▸ Description of the task:
The answer must consist solely of the lines from the opening line of the entries through the line with "nose: (398, 156)", transcribed exactly and without any pictures.

▸ Keypoint coordinate data:
-------------------------

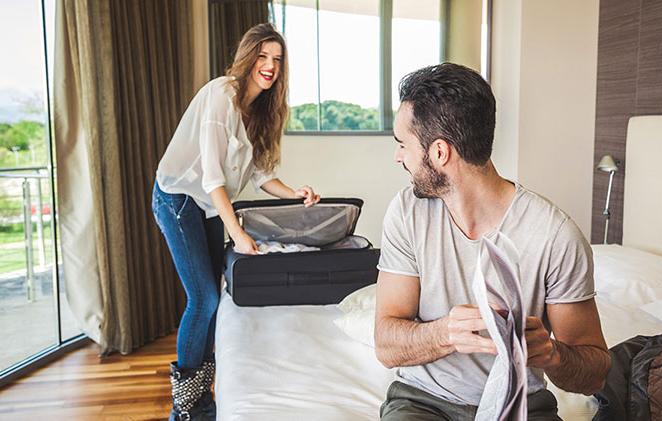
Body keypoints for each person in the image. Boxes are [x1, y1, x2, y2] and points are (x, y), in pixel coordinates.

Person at [374, 63, 611, 420]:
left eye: (402, 144)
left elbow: (594, 371)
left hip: (522, 405)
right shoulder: (407, 212)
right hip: (423, 401)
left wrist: (551, 353)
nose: (398, 156)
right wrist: (446, 334)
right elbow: (386, 343)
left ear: (440, 153)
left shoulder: (555, 235)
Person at [151, 23, 320, 420]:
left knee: (212, 298)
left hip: (209, 205)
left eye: (277, 60)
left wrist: (295, 192)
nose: (270, 66)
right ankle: (185, 406)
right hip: (178, 198)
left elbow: (261, 176)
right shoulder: (220, 97)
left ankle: (202, 398)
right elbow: (212, 178)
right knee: (204, 298)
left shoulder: (262, 110)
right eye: (262, 56)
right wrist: (238, 233)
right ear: (247, 58)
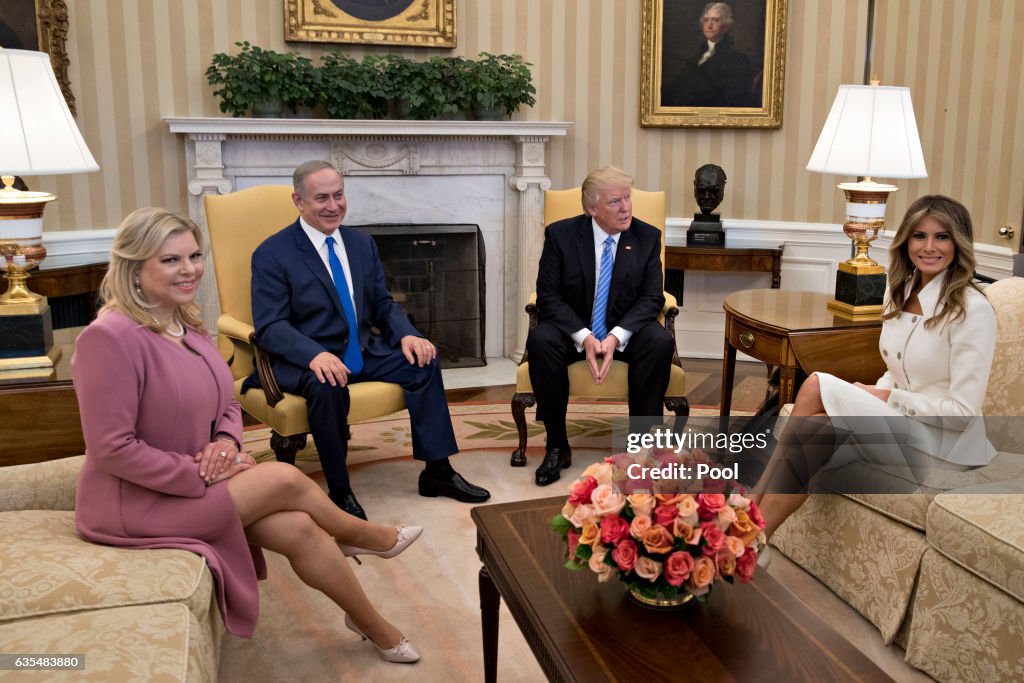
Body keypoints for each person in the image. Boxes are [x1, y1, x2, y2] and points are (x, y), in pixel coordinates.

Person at [73, 208, 422, 662]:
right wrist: (203, 474)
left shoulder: (187, 325)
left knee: (299, 527)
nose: (190, 270)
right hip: (134, 503)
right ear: (136, 268)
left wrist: (228, 444)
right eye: (171, 260)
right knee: (284, 478)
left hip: (194, 481)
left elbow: (228, 403)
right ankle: (361, 534)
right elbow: (112, 449)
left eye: (195, 256)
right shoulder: (110, 338)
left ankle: (371, 622)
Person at [248, 160, 490, 520]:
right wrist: (314, 355)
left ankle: (437, 471)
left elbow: (380, 303)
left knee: (424, 361)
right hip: (306, 360)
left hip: (360, 351)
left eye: (339, 195)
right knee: (325, 384)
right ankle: (340, 490)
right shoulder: (272, 253)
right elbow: (270, 325)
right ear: (299, 201)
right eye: (322, 198)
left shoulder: (361, 244)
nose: (334, 206)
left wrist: (408, 335)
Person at [751, 195, 997, 542]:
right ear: (906, 241)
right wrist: (873, 396)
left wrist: (883, 397)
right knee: (815, 430)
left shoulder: (972, 310)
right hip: (901, 426)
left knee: (817, 383)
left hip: (946, 443)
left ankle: (747, 509)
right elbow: (894, 370)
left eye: (941, 236)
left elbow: (962, 413)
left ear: (959, 242)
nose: (929, 247)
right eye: (919, 236)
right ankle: (754, 539)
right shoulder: (898, 292)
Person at [526, 166, 675, 486]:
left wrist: (615, 337)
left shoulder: (647, 237)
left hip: (624, 330)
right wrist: (585, 337)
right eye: (615, 202)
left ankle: (640, 448)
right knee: (541, 339)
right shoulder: (561, 236)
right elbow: (548, 297)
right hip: (573, 330)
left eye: (627, 199)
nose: (626, 208)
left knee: (659, 340)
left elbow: (651, 298)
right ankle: (556, 444)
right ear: (591, 208)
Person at [661, 2, 757, 108]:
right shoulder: (696, 58)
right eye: (706, 20)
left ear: (726, 26)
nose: (709, 25)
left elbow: (732, 100)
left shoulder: (738, 60)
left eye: (715, 20)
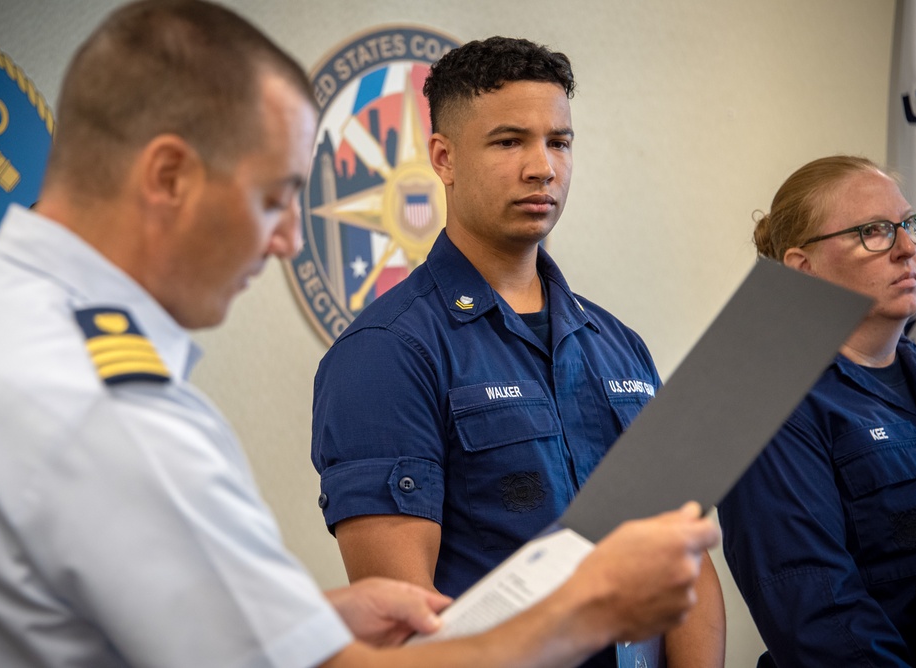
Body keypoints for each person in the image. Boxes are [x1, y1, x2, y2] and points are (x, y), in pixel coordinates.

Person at [0, 2, 721, 667]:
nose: (286, 243)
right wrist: (596, 602)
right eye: (274, 199)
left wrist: (311, 616)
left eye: (558, 143)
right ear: (168, 175)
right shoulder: (113, 406)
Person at [310, 36, 725, 667]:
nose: (543, 167)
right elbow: (403, 617)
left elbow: (685, 566)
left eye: (559, 142)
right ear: (443, 159)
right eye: (509, 142)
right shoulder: (386, 352)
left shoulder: (618, 345)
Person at [719, 155, 916, 667]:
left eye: (910, 225)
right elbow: (820, 619)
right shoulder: (767, 402)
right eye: (874, 232)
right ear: (802, 268)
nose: (906, 249)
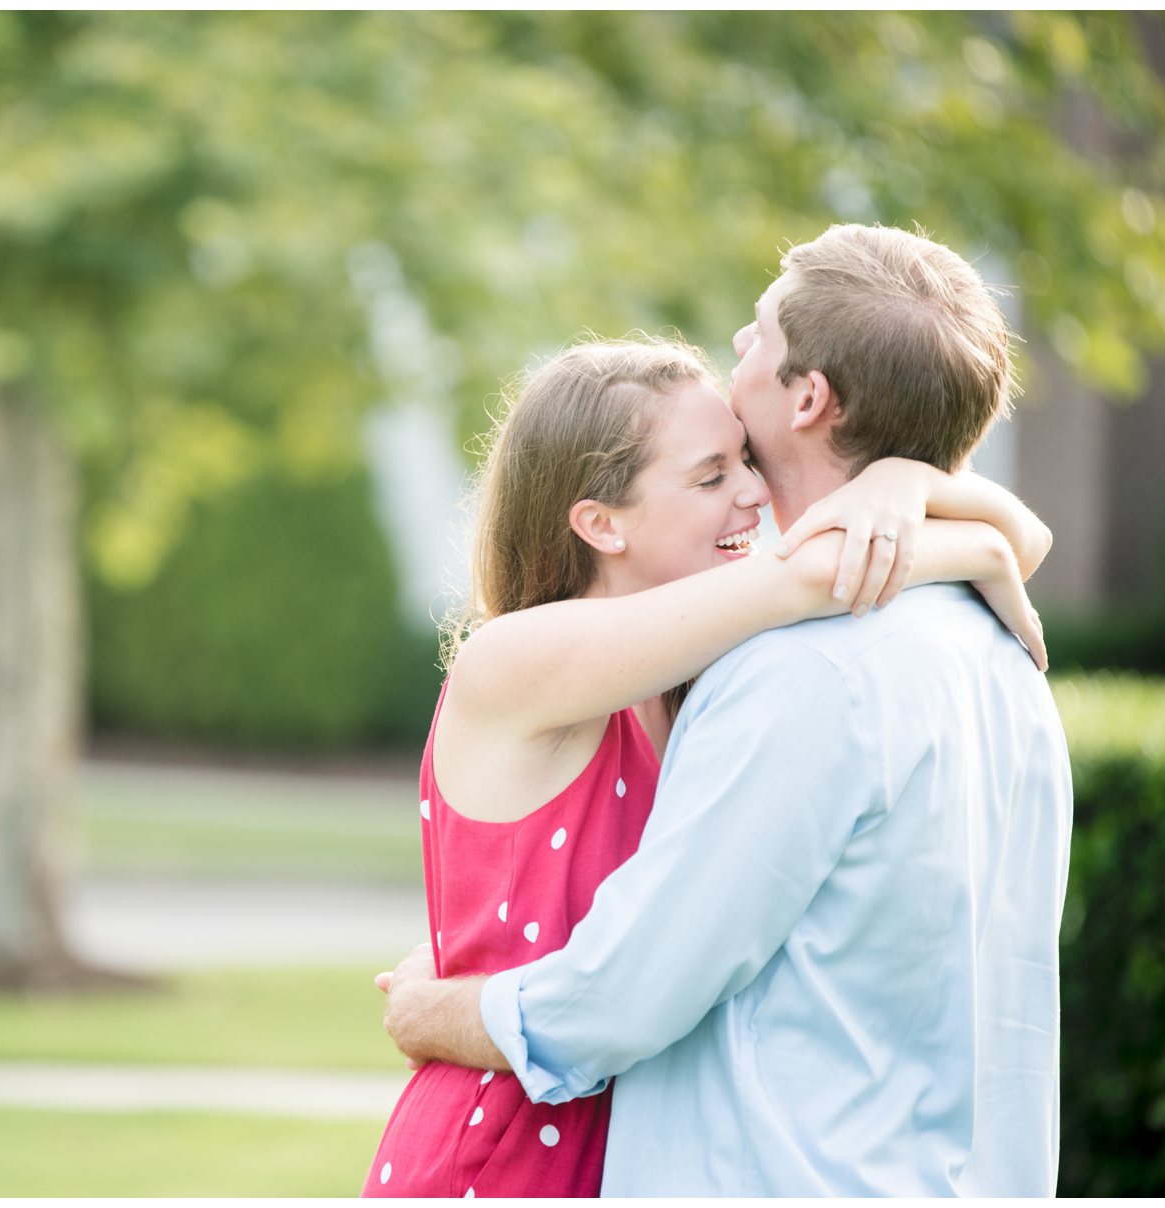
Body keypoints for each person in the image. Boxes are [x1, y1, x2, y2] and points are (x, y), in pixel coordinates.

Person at [376, 223, 1072, 1197]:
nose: (748, 492)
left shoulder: (759, 670)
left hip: (598, 1117)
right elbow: (804, 578)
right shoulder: (528, 660)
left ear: (809, 398)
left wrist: (920, 495)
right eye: (713, 474)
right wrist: (968, 536)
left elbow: (623, 990)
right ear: (599, 519)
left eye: (755, 334)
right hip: (507, 1146)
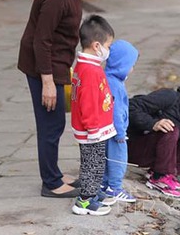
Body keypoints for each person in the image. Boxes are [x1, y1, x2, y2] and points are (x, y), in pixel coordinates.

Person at [17, 0, 109, 198]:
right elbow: (41, 39)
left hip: (56, 61)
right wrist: (47, 81)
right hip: (43, 65)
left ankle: (54, 174)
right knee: (51, 124)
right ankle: (51, 183)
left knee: (54, 122)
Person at [70, 15, 116, 216]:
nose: (109, 50)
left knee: (95, 162)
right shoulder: (89, 70)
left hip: (95, 127)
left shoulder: (87, 66)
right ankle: (85, 201)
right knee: (92, 164)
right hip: (92, 129)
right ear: (97, 45)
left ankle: (93, 192)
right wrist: (93, 128)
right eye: (108, 45)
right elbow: (87, 102)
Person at [100, 40, 139, 203]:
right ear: (122, 64)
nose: (132, 68)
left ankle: (104, 185)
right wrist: (121, 132)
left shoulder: (109, 78)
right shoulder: (114, 84)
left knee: (106, 158)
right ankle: (114, 187)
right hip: (116, 131)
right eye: (131, 64)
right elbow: (115, 110)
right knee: (118, 159)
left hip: (107, 129)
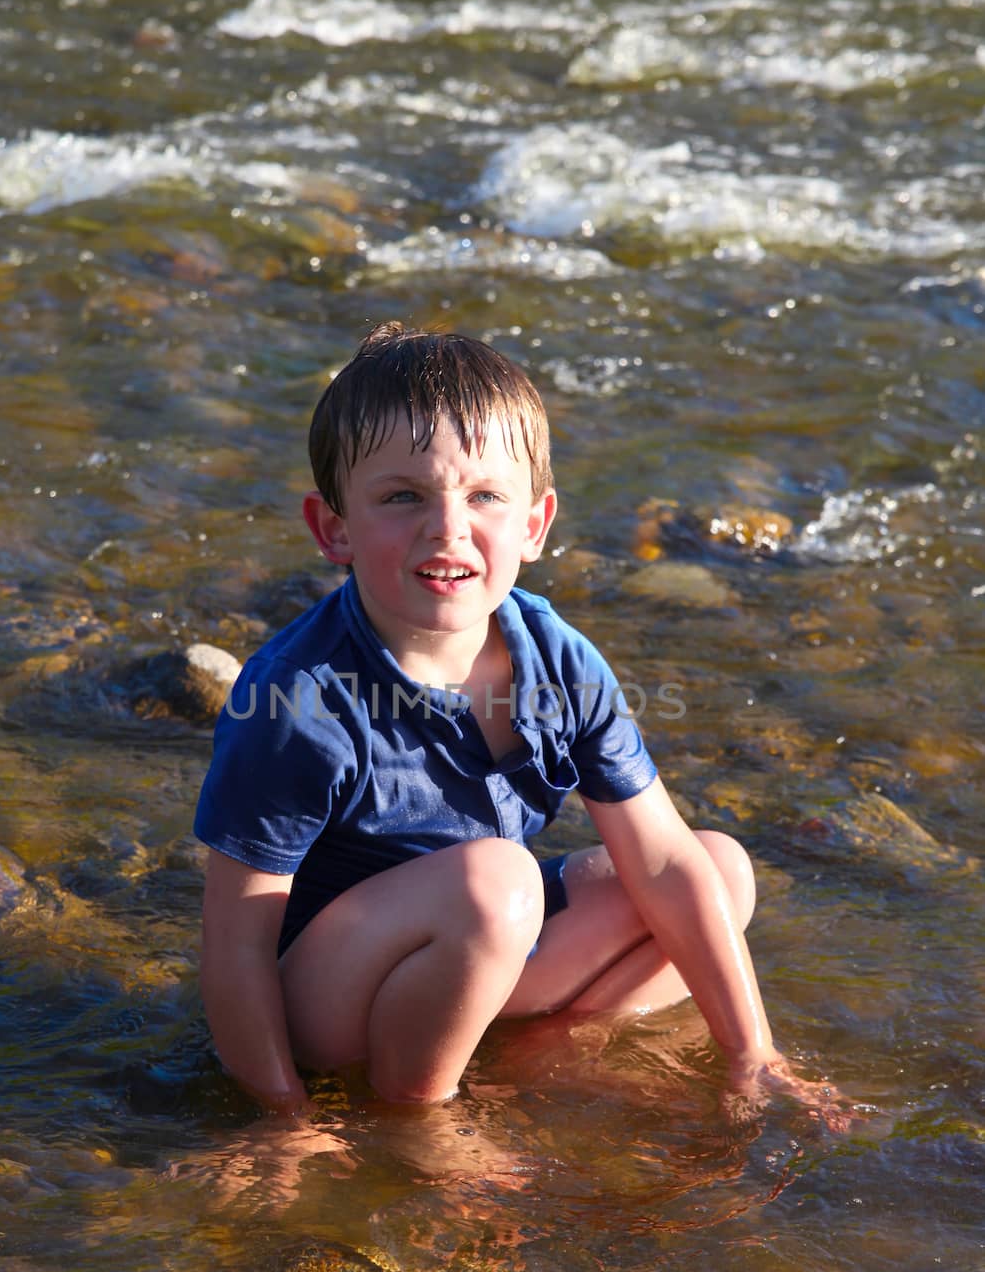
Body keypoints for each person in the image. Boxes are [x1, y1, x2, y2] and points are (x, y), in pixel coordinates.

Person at [195, 322, 836, 1120]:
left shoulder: (558, 661)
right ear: (334, 530)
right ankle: (418, 1116)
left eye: (485, 496)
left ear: (534, 525)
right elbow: (234, 942)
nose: (447, 527)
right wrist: (279, 1119)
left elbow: (663, 862)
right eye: (402, 496)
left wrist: (753, 1053)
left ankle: (545, 1047)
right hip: (326, 1006)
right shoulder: (299, 699)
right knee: (497, 877)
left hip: (477, 949)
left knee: (717, 869)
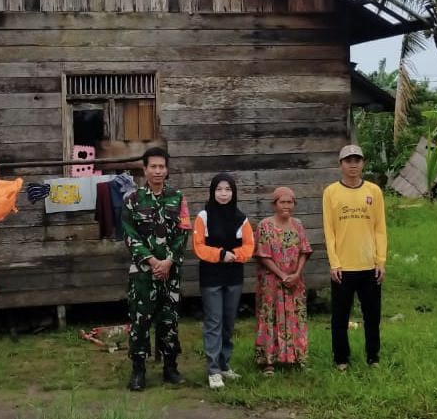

-------------------------

▸ Task solution:
Body keypoints for each person in the image. Boxes are [x1, y1, x2, y2] and points are (x, y), in pixel coordinates.

Person at [374, 63, 611, 420]:
left eye: (402, 144)
left elbow: (594, 371)
left hip: (522, 405)
right shoulder: (407, 212)
right hip: (423, 401)
left wrist: (551, 353)
nose: (398, 156)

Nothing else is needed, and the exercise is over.